数年前の自分に、鋭い軽蔑のまなざしを投げかけられているのに気づく。

しかし実は、こんな気持ちになっているのは私だけではないらしい。

ある人は「かわいいものに興味なかったのに、娘の買い物で寄ったサンリオで思わず仕事用のペンを買っていた」と言い、ある人は「堂々とピンク好きを公言する娘に感化されて、選んだことのなかった薄いピンクのコートを試着した」と話す。

さらにある人は、「クリスマスプレゼントにシルバニアファミリーを買ったんだけど……かわいい! って釘付けになっちゃったんだよね。もちろん娘のためなんだけど、本当は私の中の小さな自分が『ほしい』って言うのを止められなかった」と熱弁した。

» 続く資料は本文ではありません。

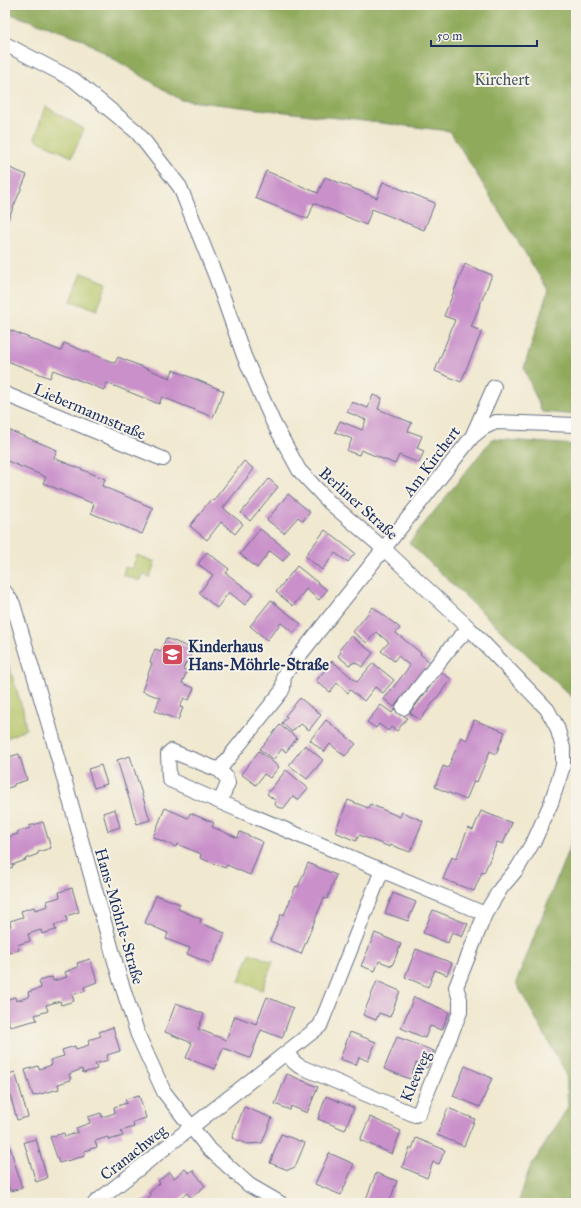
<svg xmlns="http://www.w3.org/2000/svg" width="581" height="1208" font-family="'IM FELL Great Primer',serif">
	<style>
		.green { fill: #b5c567; stroke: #687a62 }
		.forest { fill: #90aa5c; stroke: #566c5d }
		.building { fill: #c990ca }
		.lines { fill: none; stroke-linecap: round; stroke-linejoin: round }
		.minor-casing { stroke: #667086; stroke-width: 16 }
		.minor { stroke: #fff; stroke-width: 14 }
		.labels { text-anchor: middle; stroke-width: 4; stroke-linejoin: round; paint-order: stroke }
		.park-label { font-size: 16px; fill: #425460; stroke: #f7f3e8 }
		.street-label { font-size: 16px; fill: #1b2f5e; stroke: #f7f3e8 }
		.poi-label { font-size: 16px; font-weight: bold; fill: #1b2f5e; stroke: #f7f3e8; text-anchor: start }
	</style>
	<rect width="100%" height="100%" fill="#f7f3e8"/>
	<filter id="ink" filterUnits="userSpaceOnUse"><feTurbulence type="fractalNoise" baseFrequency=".025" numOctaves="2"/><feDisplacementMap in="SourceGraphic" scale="8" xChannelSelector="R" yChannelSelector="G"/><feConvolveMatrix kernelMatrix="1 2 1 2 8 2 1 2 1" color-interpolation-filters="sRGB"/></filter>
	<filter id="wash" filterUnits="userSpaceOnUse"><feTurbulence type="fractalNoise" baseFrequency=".012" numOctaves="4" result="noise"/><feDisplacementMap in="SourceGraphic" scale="16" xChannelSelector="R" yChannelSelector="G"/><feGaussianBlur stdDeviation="0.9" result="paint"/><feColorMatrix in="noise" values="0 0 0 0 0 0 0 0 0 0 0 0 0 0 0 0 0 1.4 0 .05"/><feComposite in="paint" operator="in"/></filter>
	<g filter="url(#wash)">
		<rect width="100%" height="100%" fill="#f0e8cf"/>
		<path class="green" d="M45,106L84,129L72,157L35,139Z
			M82,273L107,283L97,310L71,301Z
			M137,555L155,562L150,577L143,575L140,581L123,575L125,567L132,569Z
			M5,654L23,710L26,729L5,739Z
			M250,953L273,962L262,990L239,981Z"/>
		<path class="forest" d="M5,5H576V415L542,412L524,368L548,290L450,131L181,100L80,38L5,12Z
			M492,439L576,445V701L409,543Z
			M576,830V1203H518L529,1170L568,1107L566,1073L516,983Z"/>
		<g id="blocks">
			<path class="building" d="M5,166L27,175L5,227Z
				M266,171L318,193L325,177L377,198L383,182L435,203L424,230L372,209L366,225L314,203L308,219L255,198Z
				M465,264L492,275L471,327L482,331L461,382L435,371L455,320L444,316Z
				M5,328L61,351L64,343L115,363L118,357L170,378L173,370L224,391L213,417L162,397L159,404L107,383L104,390L53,370L50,378L5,360Z
				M373,395L382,398L378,409L412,423L408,431L422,436L417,448L424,451L419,463L399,455L395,464L361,450L359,455L347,451L352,439L335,432L340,421L362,430L366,420L347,412L352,402L368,408Z
				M6,429L57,450L54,458L105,479L102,486L153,508L142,534L91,513L94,504L43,483L46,477L5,460V432Z
				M244,461L254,469L223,508L243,524L235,534L221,522L207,540L190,526L211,499L213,501Z
				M269,479L278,487L250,521L241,513Z
				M288,494L310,512L303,521L298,517L284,533L267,520Z
				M260,529L290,552L283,561L270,551L257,568L240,554Z
				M325,530L355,553L348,562L335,553L322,570L305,556Z
				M207,552L229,569L226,573L253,594L245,605L229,592L217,608L199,593L213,575L198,564Z
				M297,566L327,590L319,600L306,589L293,606L276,592Z
				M271,600L301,624L294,633L281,623L267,640L250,626Z
				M373,607L400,628L396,633L421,653L420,654L430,662L394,707L384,699L410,666L398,656L394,661L381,651L389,642L376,632L367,643L353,632Z
				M351,636L373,653L362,667L355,662L349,665L338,656L341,652L339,650Z
				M166,638L193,649L188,662H186L183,669L187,671L182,683L194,688L189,700L184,698L180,707L183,708L178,720L155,711L160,698L142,691L152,663L150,662L155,649L161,651Z
				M332,661L357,682L373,663L394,680L383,693L375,687L364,701L350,690L348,693L337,683L330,692L316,681Z
				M441,672L451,679L420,720L410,713Z
				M300,698L321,715L309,730L301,724L298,727L297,726L292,732L282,723L287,717L285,716Z
				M381,705L392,713L395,709L407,718L397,731L391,727L388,731L379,724L376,728L367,722Z
				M326,720L356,744L345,756L330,744L324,752L310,740Z
				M474,720L505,732L496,754L490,751L477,782L474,781L466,800L435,787L443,766L448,768L461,737L467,740Z
				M280,725L297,738L286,752L282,749L273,760L260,749Z
				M305,745L323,760L307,779L289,765Z
				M259,751L279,767L270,778L264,774L256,785L241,774Z
				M19,754L27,780L14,784V786L5,789V758Z
				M130,756L150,820L137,824L117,760Z
				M101,765L107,784L94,788L88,769Z
				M286,770L308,788L298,800L293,796L284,808H281L277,807L275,804L276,801L267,794Z
				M348,800L368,808L370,804L400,817L402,812L423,821L410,852L391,845L390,847L359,835L356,841L335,832Z
				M165,808L188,818L190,813L214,823L212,827L238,838L240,832L263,842L250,875L227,865L225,868L200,858L201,854L177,844L176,847L153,837Z
				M115,809L120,827L108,831L103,813Z
				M481,811L512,823L503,844L497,842L484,873L482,872L474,891L443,879L452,857L456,859L468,828L473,830Z
				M43,822L51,848L38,852V854L25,859L26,860L12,865L13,867L5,870V838L18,834L17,832L30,828L29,826Z
				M308,863L336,875L327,899L324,898L301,954L270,941L281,914L284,915L296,886L298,887Z
				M72,888L79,912L66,916L67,921L54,925L56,930L42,934L41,930L28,934L30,941L17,945L19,950L5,954V928L11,926L10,921L23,917L21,911L34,907L35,910L48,906L47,901L60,897L59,892Z
				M393,893L416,902L408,921L385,913Z
				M156,895L180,904L178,909L201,919L200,923L225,933L212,964L187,954L190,948L166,939L168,933L145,923Z
				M433,910L468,924L462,937L452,932L448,943L423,933Z
				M375,933L401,944L392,966L379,961L375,971L361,966Z
				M416,949L452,963L447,975L435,970L428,987L405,977Z
				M90,959L97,982L84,987L85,991L72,995L74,1001L61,1005L60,1001L46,1005L48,1011L35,1015L37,1020L10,1027L5,1011V1000L15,997L16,1001L29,997L28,992L41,988L39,981L52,977L53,981L67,977L65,972L78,967L77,963Z
				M377,981L400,991L390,1017L379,1013L376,1020L363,1015Z
				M267,997L293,1008L282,1038L261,1030L250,1058L223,1048L215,1069L186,1058L192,1043L165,1032L176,1003L204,1014L198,1029L226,1040L235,1016L256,1024Z
				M414,997L449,1012L442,1030L430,1026L425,1038L401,1028Z
				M113,1027L120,1051L107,1055L108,1060L95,1064L97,1069L83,1073L82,1069L69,1074L71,1080L58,1084L59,1089L33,1096L25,1070L38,1066L39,1069L52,1065L50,1060L64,1056L62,1050L75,1046L76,1049L89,1045L88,1040L101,1036L99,1032Z
				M350,1032L376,1042L368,1061L359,1057L356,1065L340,1059Z
				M397,1037L434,1051L427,1068L416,1063L410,1079L384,1069Z
				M465,1066L492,1078L480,1107L453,1096Z
				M15,1072L28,1117L17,1120L5,1076V1075Z
				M287,1074L318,1087L307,1113L291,1106L290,1110L275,1104Z
				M139,1095L146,1118L133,1122L134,1127L121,1131L123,1136L109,1140L108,1137L95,1141L97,1147L84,1151L85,1156L59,1163L50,1137L64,1133L65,1137L78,1132L76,1128L90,1123L88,1117L101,1113L102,1117L115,1113L114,1107L127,1103L125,1099Z
				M326,1096L354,1108L345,1130L318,1119Z
				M244,1107L272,1118L262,1143L247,1144L232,1138Z
				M448,1108L475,1119L464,1146L437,1135Z
				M370,1117L401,1131L392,1154L360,1140Z
				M281,1134L305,1143L295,1167L288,1170L270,1163Z
				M416,1138L445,1150L439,1164L433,1162L427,1178L402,1167L410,1148L412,1149Z
				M36,1139L47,1178L36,1182L24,1142Z
				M10,1147L22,1188L10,1191L5,1175V1149Z
				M329,1153L354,1164L341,1195L315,1184Z
				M185,1169L189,1173L193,1170L205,1186L191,1198L187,1193L175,1203H142L151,1195L149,1193L160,1183L158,1181L170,1172L174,1178Z
				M376,1173L397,1181L389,1203L365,1202Z"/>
		</g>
	</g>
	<g filter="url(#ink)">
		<use href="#blocks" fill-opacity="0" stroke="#667086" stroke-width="1"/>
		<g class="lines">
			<defs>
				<path id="minor" d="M5,44L74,80L137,132L180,187L216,277L244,356L273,422L299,470L330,503L384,549L469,628L547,709L557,727L563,748V766L551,803L535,839L517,869L501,888L485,914L456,987L460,999V1012L419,1113L415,1115L299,1066L294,1062L286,1053
					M5,394L163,459
					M473,436L483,428L496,422L576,425
					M5,592L13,604L49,725L120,979L138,1035L164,1092L207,1147L249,1185L280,1203
					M403,708L450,648L469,628
					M171,751L219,770L226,777L228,783L220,802L170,780L169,777L168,754Z
					M219,770L281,692L283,688L284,675L472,437L494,387
					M220,802L485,914
					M95,1203L320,1026L382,870"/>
			</defs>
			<use href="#minor" class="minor-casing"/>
			<use href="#minor" class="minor"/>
		</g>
	</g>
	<defs>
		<symbol id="school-square" viewBox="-11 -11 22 22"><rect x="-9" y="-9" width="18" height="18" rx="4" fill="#d1495b" stroke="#f7f3e8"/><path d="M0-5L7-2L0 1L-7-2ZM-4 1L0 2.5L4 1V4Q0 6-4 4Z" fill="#fff"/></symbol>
	</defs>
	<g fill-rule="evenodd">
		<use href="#school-square" x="160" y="642" width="25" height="25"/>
	</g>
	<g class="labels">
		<g class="park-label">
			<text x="502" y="85">Kirchert</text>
		</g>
		<g class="street-label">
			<text transform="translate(90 411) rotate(23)" y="6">Liebermannstraße</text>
			<text transform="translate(431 461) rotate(-53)" y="6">Am Kirchert</text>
			<text transform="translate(359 503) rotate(42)" y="6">Berliner Straße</text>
			<text transform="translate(120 916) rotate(74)" y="6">Hans-Möhrle-Straße</text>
			<text transform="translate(415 1076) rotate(-67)" y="6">Kleeweg</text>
			<text transform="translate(133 1152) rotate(-38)" y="6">Cranachweg</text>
		</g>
		<g class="poi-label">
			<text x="188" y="652">Kinderhaus<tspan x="188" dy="18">Hans-Möhrle-Straße</tspan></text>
		</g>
	</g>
	<rect width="581" height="1208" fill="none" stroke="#f7f3e8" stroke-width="20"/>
	<path d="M431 40v6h106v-6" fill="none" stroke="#1b2f5e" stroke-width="2"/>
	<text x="437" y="40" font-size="12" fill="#1b2f5e" stroke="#f7f3e8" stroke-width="3" paint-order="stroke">50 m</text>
</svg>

わかる。私も中世の城のシリーズのレゴしか買ってもらえなかった子ども時代の私が、ガールズ向けシリーズ「レゴフレンズ」を買わせようとしてくるもの。グレーとベージュのお城や槍を持った兵士たちのサゲ具合ったらないのだ。それにひきかえ、パープル×ピンク×白をベースにしたカフェやレストラン、ツリーハウスのかわいさは、眺めているだけでウキウキしてくる。さくらんぼやお花、猫ちゃん、色とりどりの透明パーツをテンションMAXで手に取る。

私は30年以上が経過した今になって、かわいいものを選ばなかった/選べなかった幼い自分をなぐさめようとしているのかもしれない。もしかして、あの頃の私も、本当はかわいさを無邪気にまとっていたかったのだろうか。